APIs, by connecting different software applications together, they also allow 3rd party developers to build on top of your existing products and services. This creates an extensible platform ecosystem that enhances your offering for your customers at minimal cost.
Just like how Google Maps’ data is useful for Uber, any organization’s data can be useful for others to build or enhance their own offering. Using APIs, your company can share important data that can benefit others. Various business models around APIs based on the importance of the data exposed have since evolved, thus helping the companies grow their business through the APIs.
When a single organization unlocks its proprietary systems, processes and/or data by publishing an API, it creates value and potentially a revenue stream, for both itself and its business partners. Multiply this effect by many organizations and it creates an ecosystem known as an API economy whereby value is created from APIs that not only operate independently but also enable new and unique applications to be created from a mashup of several APIs.
Instead of publishing an application that solves a specific use case, in an API economy, a business can package the functionality as an API, and make it available for entirely new use cases that could not have been anticipated by the publisher of the API.
Having talked about APIs, brings us to the topic of developing applications by connecting APIs.
NPI which stands for New Product Introduction has never been such a crazy topic than now, the market is abuzz with new products every other day.
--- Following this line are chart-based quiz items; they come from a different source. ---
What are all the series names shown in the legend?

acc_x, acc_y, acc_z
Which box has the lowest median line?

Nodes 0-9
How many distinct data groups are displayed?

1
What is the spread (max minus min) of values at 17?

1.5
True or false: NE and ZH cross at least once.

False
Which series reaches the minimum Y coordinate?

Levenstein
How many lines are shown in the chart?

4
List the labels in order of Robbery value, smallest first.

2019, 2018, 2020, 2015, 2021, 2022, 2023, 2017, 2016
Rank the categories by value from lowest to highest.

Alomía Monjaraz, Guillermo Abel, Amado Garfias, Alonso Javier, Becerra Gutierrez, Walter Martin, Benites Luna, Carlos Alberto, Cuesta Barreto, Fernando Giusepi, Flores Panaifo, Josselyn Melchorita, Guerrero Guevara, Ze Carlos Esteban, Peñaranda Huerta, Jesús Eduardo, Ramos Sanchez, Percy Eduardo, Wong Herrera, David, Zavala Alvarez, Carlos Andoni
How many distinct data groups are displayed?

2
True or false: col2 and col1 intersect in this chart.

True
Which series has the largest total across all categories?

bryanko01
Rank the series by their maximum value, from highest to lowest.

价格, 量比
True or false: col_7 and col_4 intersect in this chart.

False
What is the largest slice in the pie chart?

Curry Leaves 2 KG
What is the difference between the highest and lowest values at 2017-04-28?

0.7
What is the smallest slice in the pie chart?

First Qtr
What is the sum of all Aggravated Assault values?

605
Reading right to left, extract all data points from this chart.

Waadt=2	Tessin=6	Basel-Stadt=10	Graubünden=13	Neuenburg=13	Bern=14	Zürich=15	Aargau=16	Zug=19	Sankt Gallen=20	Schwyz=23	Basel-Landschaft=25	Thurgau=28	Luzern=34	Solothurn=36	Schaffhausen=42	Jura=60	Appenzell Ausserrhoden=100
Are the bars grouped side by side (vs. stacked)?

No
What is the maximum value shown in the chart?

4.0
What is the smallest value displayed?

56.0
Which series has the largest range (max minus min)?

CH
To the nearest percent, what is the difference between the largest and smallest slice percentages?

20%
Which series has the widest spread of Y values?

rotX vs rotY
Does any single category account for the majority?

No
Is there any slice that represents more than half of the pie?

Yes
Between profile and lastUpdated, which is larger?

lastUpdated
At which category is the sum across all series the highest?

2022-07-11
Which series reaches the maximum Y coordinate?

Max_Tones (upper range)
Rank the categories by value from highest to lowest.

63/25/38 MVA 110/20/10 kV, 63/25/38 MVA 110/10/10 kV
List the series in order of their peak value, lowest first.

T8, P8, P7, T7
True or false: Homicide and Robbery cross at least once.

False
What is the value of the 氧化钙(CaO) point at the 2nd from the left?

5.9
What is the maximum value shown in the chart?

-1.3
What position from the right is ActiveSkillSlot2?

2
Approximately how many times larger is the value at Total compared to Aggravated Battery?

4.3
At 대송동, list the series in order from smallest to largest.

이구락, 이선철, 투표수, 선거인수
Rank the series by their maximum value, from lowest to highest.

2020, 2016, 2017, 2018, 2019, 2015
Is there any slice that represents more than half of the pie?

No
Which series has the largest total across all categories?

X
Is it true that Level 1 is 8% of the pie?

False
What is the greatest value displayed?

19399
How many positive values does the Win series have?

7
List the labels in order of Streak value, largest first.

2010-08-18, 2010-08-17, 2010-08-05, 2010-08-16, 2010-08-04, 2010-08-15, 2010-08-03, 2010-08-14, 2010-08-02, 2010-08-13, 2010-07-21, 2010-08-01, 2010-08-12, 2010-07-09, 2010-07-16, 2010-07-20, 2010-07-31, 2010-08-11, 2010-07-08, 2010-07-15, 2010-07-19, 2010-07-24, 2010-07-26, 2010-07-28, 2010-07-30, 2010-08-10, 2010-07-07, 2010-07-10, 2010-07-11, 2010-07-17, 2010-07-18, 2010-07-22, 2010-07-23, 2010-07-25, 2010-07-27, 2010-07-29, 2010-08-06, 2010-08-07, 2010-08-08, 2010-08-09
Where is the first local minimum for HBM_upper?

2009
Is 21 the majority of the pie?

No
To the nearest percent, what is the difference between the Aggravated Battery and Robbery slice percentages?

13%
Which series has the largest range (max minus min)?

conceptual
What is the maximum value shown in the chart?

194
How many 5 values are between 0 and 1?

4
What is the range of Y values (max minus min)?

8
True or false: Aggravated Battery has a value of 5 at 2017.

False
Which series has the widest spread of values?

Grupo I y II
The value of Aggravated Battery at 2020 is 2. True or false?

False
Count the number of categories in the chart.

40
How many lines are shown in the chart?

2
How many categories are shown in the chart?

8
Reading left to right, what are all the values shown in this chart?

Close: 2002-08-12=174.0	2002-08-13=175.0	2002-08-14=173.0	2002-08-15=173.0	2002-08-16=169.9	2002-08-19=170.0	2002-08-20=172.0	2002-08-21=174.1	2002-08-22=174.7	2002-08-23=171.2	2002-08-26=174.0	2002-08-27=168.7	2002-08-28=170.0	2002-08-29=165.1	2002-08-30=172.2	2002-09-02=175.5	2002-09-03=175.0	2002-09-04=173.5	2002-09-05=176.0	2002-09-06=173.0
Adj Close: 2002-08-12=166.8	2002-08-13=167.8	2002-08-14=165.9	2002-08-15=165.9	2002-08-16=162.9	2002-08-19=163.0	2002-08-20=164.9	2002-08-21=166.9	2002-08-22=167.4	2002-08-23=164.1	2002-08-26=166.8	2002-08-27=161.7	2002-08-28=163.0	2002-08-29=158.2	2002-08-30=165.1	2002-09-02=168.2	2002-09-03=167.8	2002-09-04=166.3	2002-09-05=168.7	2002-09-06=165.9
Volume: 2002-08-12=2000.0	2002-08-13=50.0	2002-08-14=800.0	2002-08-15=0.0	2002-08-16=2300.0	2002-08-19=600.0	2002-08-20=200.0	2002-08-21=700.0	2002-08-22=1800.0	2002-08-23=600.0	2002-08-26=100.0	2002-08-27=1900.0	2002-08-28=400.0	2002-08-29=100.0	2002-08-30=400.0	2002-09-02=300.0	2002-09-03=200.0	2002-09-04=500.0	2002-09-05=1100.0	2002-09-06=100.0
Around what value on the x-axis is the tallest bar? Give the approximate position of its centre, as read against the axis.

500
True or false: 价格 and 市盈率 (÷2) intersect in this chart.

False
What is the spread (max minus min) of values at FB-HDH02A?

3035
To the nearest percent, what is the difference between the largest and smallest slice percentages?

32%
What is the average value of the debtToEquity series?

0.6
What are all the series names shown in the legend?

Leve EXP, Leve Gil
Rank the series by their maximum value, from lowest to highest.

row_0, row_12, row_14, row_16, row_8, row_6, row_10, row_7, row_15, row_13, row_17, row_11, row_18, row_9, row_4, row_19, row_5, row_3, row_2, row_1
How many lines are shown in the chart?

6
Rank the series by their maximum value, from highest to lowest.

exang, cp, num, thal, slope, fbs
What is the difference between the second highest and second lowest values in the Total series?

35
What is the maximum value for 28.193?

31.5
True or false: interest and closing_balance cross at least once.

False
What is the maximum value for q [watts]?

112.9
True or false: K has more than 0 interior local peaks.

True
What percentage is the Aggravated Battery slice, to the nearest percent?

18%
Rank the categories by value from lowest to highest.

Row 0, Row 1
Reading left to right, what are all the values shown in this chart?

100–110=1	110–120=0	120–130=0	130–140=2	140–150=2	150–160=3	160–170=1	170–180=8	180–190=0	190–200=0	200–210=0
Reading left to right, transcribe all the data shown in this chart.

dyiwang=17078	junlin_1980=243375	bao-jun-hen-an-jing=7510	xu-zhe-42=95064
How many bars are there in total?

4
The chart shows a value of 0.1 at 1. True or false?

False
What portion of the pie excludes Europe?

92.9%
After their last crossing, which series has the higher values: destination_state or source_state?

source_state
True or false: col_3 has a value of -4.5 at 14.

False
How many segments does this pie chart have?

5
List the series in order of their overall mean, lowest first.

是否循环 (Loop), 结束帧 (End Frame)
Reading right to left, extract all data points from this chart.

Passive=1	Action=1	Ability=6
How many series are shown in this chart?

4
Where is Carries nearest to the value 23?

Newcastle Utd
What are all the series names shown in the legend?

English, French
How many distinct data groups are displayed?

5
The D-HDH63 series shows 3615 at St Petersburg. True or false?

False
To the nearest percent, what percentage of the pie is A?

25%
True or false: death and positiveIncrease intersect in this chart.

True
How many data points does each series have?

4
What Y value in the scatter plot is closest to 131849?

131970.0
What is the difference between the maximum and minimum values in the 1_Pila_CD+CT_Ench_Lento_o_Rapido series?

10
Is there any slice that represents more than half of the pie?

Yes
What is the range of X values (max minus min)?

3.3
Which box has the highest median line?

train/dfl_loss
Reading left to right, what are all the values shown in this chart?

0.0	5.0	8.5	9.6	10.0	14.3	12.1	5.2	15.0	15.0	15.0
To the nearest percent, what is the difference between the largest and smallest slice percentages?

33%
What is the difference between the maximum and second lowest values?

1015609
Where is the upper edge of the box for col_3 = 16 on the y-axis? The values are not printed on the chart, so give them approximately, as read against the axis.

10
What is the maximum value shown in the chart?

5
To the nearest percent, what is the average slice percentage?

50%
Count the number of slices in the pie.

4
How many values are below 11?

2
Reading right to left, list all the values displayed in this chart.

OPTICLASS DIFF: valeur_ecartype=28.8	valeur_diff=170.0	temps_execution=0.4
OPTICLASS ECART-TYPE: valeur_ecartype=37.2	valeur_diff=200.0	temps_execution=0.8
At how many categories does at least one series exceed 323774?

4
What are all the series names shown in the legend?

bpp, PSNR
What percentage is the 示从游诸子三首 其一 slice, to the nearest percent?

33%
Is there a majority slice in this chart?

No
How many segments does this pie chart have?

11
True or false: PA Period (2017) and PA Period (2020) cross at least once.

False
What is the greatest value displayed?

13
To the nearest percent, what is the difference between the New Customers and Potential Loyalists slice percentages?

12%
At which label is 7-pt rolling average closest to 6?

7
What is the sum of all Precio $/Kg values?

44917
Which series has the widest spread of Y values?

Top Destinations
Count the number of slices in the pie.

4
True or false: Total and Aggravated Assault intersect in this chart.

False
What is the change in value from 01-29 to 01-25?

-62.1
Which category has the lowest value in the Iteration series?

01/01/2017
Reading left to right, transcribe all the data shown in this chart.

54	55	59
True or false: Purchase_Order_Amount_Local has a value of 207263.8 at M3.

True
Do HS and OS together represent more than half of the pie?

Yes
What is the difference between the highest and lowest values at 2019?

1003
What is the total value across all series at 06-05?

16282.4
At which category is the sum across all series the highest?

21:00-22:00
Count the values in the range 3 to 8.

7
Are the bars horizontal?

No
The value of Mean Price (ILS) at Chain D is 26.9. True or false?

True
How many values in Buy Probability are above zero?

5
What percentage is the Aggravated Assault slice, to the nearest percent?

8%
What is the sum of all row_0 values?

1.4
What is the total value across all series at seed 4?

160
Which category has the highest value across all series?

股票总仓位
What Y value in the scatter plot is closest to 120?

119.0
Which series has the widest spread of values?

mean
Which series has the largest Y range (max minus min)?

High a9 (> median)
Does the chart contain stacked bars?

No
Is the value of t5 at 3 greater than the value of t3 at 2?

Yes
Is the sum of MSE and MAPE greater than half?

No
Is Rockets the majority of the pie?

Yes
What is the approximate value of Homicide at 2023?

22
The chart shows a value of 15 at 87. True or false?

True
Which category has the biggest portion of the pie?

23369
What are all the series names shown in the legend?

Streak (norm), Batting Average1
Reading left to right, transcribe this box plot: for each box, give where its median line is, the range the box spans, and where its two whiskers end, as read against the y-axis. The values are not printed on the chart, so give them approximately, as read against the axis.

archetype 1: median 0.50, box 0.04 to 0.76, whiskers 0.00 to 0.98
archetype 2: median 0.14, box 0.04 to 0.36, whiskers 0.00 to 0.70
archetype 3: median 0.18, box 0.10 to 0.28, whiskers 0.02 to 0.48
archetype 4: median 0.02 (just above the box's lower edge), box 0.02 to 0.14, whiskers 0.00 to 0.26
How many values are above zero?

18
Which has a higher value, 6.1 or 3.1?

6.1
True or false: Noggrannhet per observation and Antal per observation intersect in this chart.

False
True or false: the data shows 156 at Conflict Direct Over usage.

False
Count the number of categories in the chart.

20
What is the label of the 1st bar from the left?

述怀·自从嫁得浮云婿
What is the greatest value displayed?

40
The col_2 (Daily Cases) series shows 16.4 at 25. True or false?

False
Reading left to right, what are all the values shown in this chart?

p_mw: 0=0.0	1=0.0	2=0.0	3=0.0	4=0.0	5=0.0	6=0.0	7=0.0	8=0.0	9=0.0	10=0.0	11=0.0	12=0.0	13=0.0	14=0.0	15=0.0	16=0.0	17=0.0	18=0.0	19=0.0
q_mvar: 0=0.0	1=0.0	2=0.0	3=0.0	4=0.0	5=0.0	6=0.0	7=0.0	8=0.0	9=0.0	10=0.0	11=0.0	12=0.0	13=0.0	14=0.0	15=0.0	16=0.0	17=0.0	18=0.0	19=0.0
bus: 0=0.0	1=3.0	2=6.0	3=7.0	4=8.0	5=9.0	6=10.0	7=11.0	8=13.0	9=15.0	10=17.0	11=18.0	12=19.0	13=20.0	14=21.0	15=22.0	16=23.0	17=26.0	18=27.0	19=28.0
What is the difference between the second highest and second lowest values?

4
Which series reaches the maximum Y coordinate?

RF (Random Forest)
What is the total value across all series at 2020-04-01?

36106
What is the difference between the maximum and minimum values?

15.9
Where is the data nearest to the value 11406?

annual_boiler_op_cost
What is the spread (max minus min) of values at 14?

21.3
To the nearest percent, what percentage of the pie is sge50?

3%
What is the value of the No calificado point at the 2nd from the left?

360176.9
This is great time for creativity and breakthrough innovation, agreed.
However, this is also making the life of the product buyer more confused.
Build vs. Buy has always been one of the toughest decisions every IT leader has to make. This decision making is getting tougher and tougher each passing year with the mushrooming of new niche products in the market.
The shelf life of products once implemented used to be decades in the past. However, the same has been reduced to 2-3 years now. Hence the dilemma - should one buy existing products or build it ground up. If it is a buy option, chances are that switching to another product might happen 2-3 years down the line that is if you are lucky. If one goes with building, it might take longer and the plan of launching that product to market will be missed.
With the shelf of products diminishing it is no more the simple of question of Build or Buy. Gone are the days of one product behemoth doing all the work. It is the age of niche products and integration. The long cycles of huge ERPs, CRMs that used to take years to implement and also take years to upgrade, replace are a thing of the past.
The right strategy is to identify the specific set of niche products with the flexibility of integrations. Applications teams need to develop some capabilities in-house that also stitch together these niche products and also the ability to be able to replace any product with a new offering will keep the organization afloat. If not, it will either lag with the old big products or drown missing the new capabilities.
To be able to do so, application teams need to have absolute clarity on the capabilities needed, existing products in the organization and north star vision where organization is headed 5 to 10 years down the line.
This brings up another pertinent question of integration - is it that simple to stitch together different products to deliver an outcome?
Integration is an expensive area for enterprise IT organizations. A survey estimated 63% of the $800 billion spent on integrations went toward keeping the lights on instead of innovation. What could you accomplish if you put that budget toward moving the needle for your business rather than treading water?
The traditional approach to systems integration calls for directly connecting one system to another, embedding all business and transformation logic within code that sits on one or both sides of the integration. These brittle point-to-point integrations are difficult to maintain and even more challenging to enhance or replace. Everything is mushed together and interconnected, and as investment in new integrations in the enterprise grows, so does the complexity of this legacy integrations.
The solution for this is to adapt to a middle path - have integrations hooked to a central repository but with the flexibility of replacing specific niche product as needed.